Work request - Using the records that follow, work out how many lines hold the string "shadow" and provide that number only.

===== Provided material

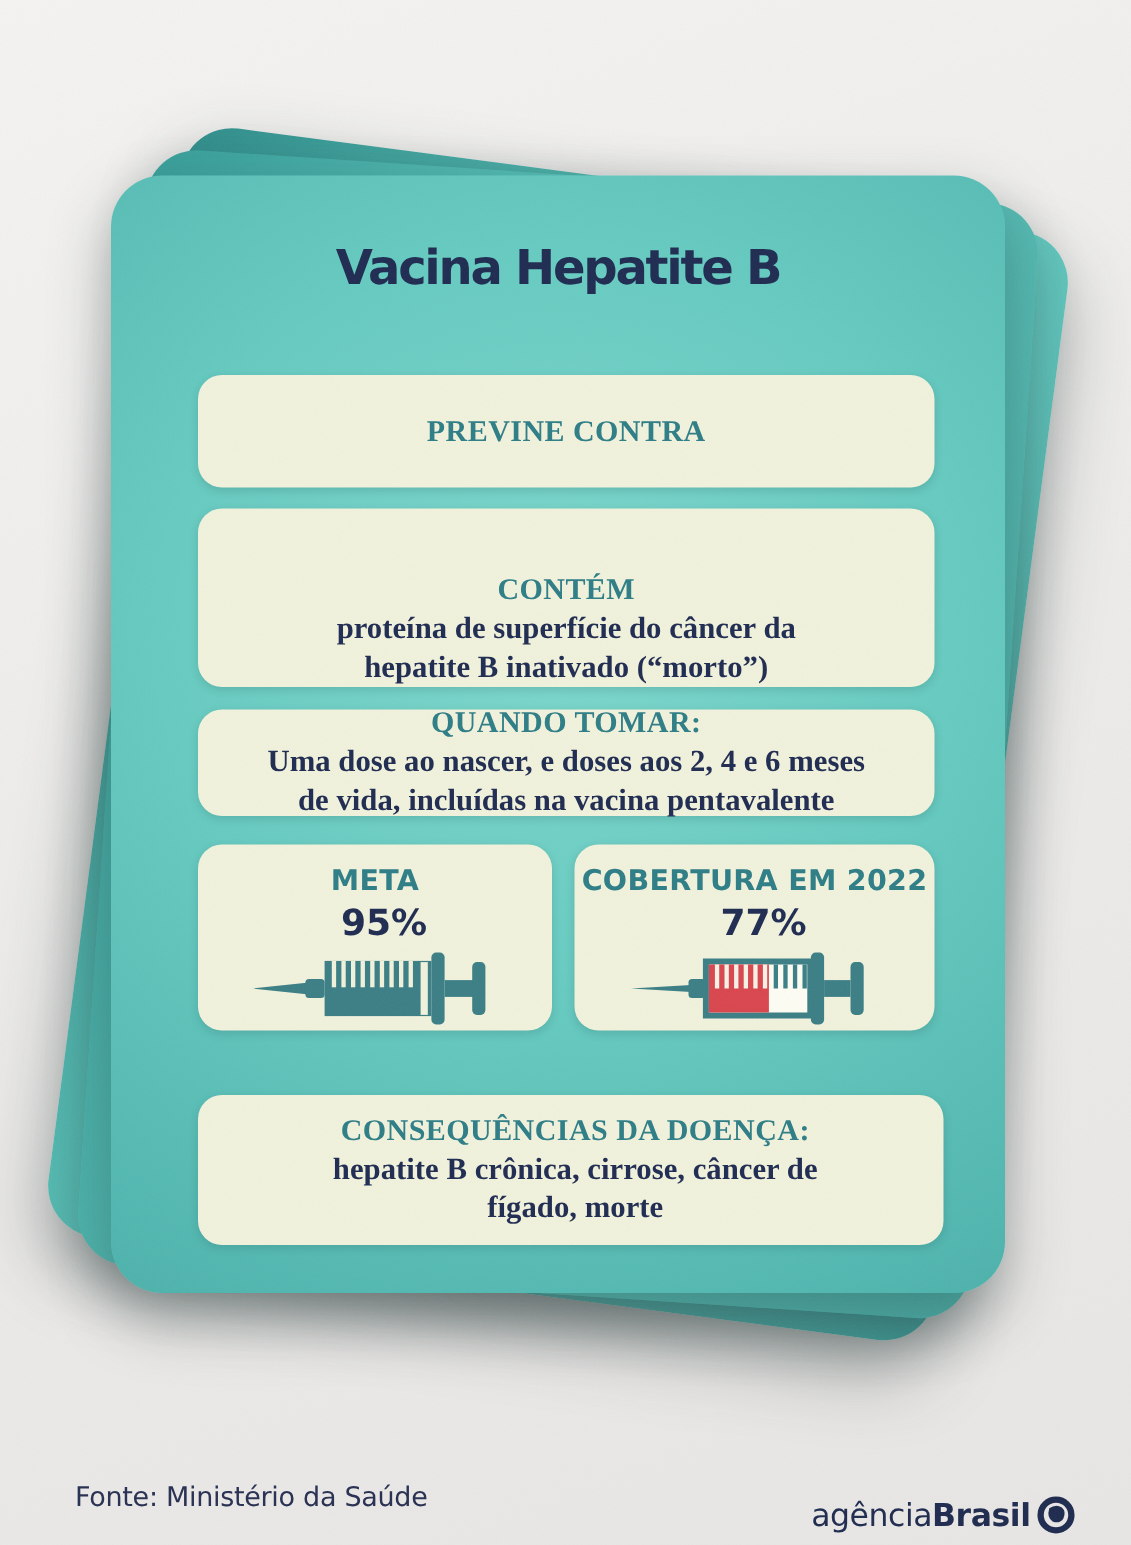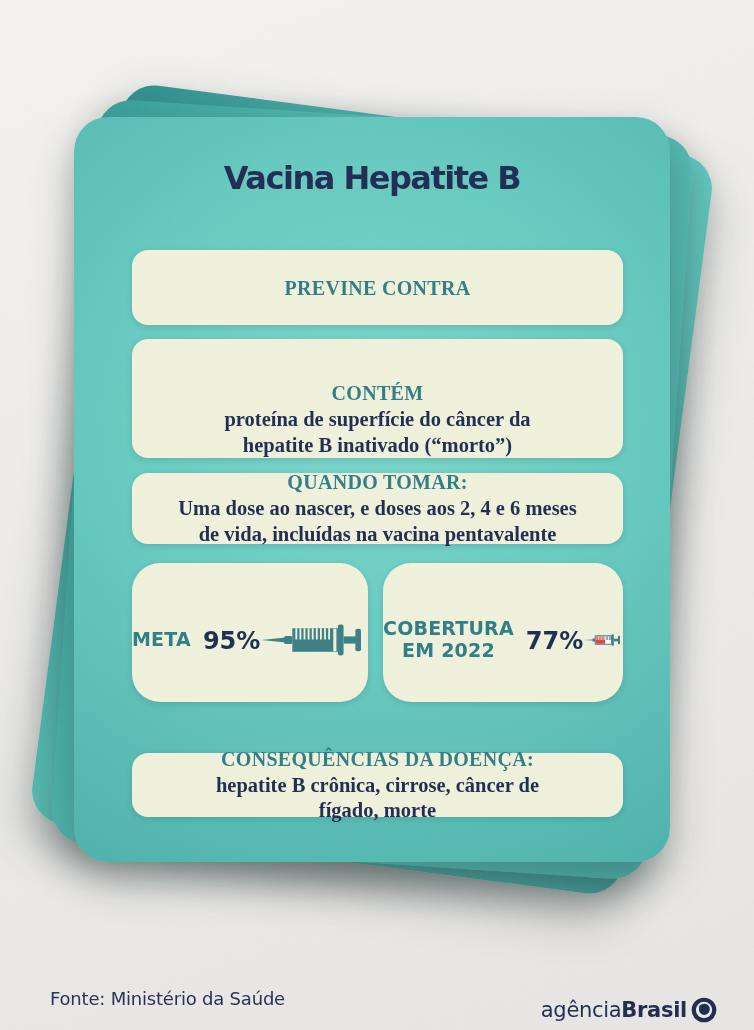--- a/index.html
+++ b/index.html
@@ -42,8 +42,8 @@
   .box-3{top:356px;height:71px;}
   .box-consequences{top:636px;height:64px;}
   .statbox{
-    position:absolute;top:446px;height:139px;background:#f1f2dc;border-radius:28px;
-    display:flex;flex-direction:row;align-items:center;padding-top:13px;box-sizing:border-box;
+    position:absolute;top:446px;height:124px;background:#f1f2dc;border-radius:16px;
+    display:flex;flex-direction:column;align-items:center;padding-top:13px;box-sizing:border-box;
     text-align:center;box-shadow:0 2px 6px rgba(30,70,70,.18);
   }
   .statbox-left{left:58px;width:236px;}

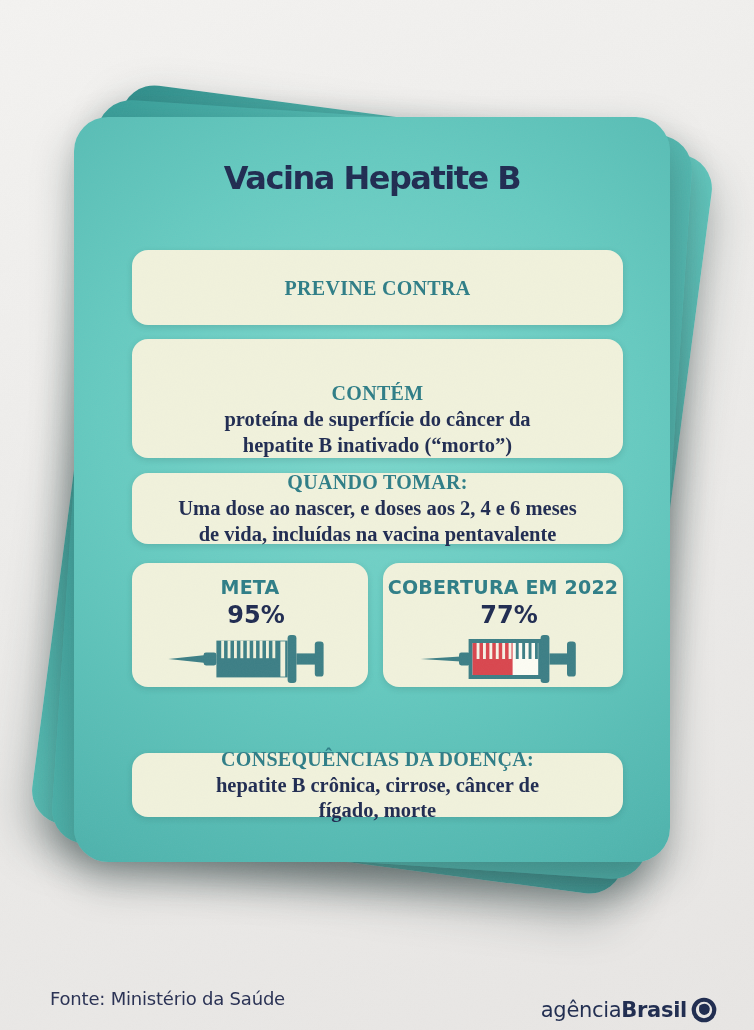--- a/index.html
+++ b/index.html
@@ -40,7 +40,7 @@
   .box-1{top:133px;height:75px;}
   .box-2{top:222px;height:119px;justify-content:flex-end;}
   .box-3{top:356px;height:71px;}
-  .box-consequences{top:636px;height:64px;}
+  .box-consequences{top:613px;height:100px;padding-left:6px;}
   .statbox{
     position:absolute;top:446px;height:124px;background:#f1f2dc;border-radius:16px;
     display:flex;flex-direction:column;align-items:center;padding-top:13px;box-sizing:border-box;

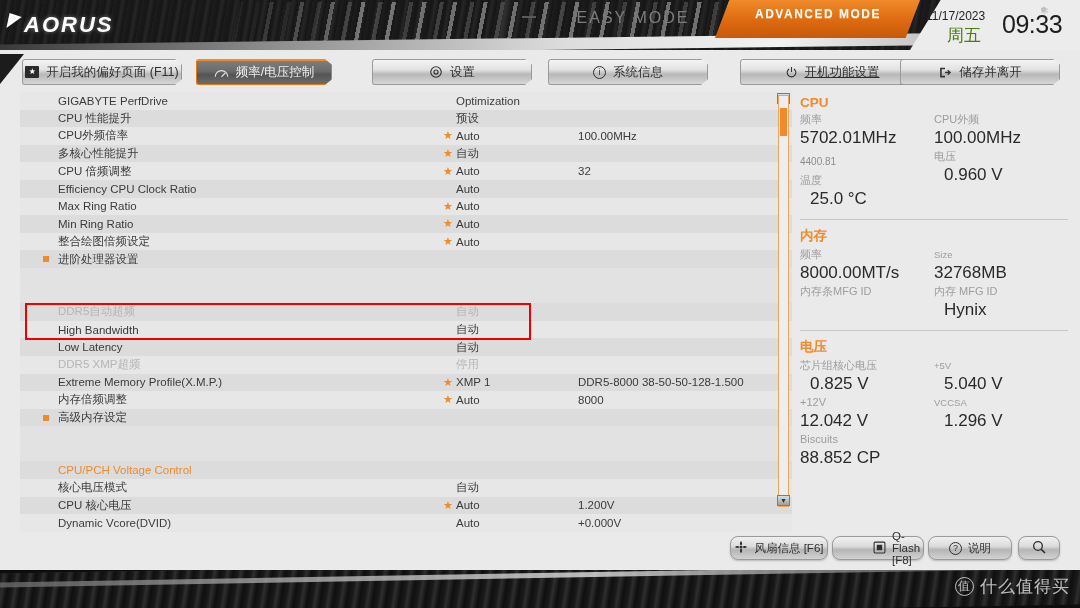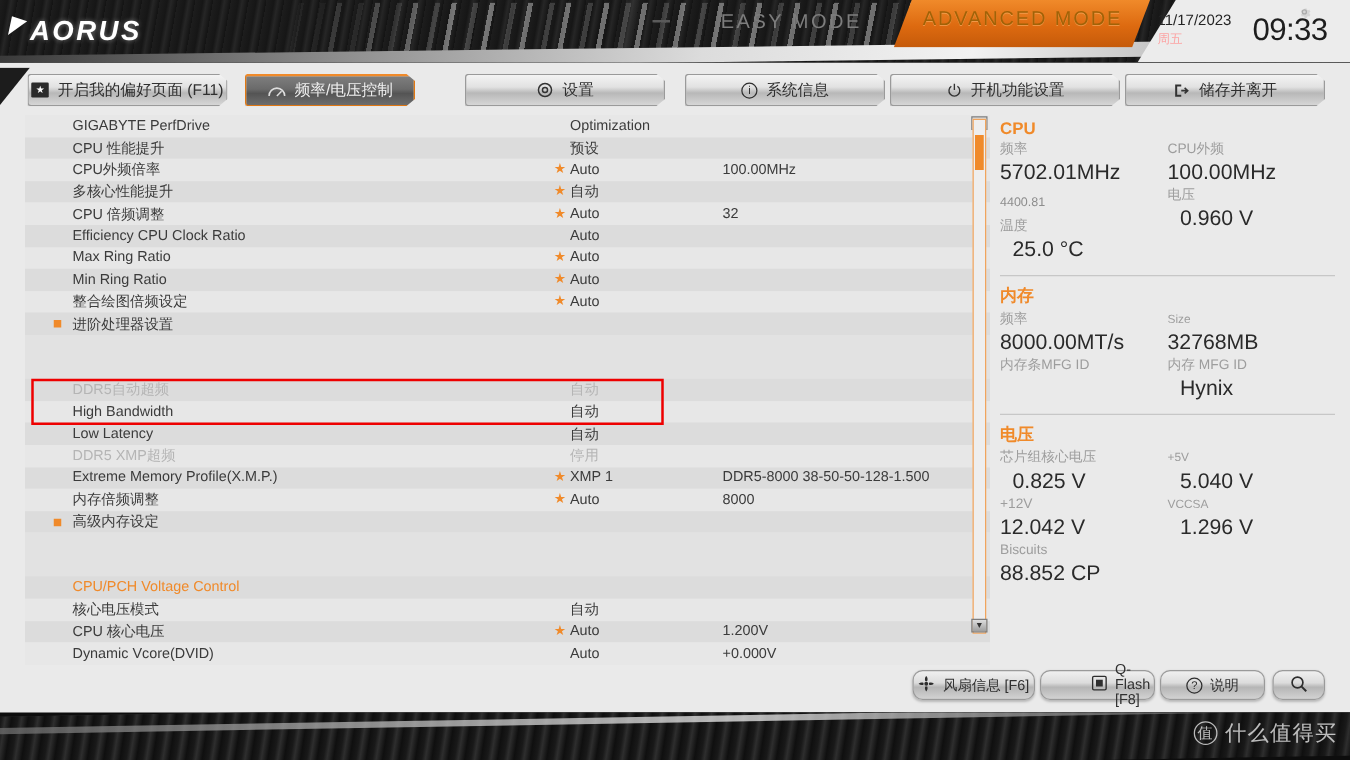--- a/index.html
+++ b/index.html
@@ -73,7 +73,7 @@
   }
   .mode-adv-label {
     position: absolute; left: 728px; top: 7px; width: 180px;
-    color: #a16207; font-size: 16px; letter-spacing: 1.5px; font-weight: normal;
+    color: #ffffff; font-size: 12px; letter-spacing: 1.5px; font-weight: bold;
     text-align: center;
     text-shadow: 0 1px 0 rgba(255,190,120,.5);
   }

==========

Answer to this problem - 2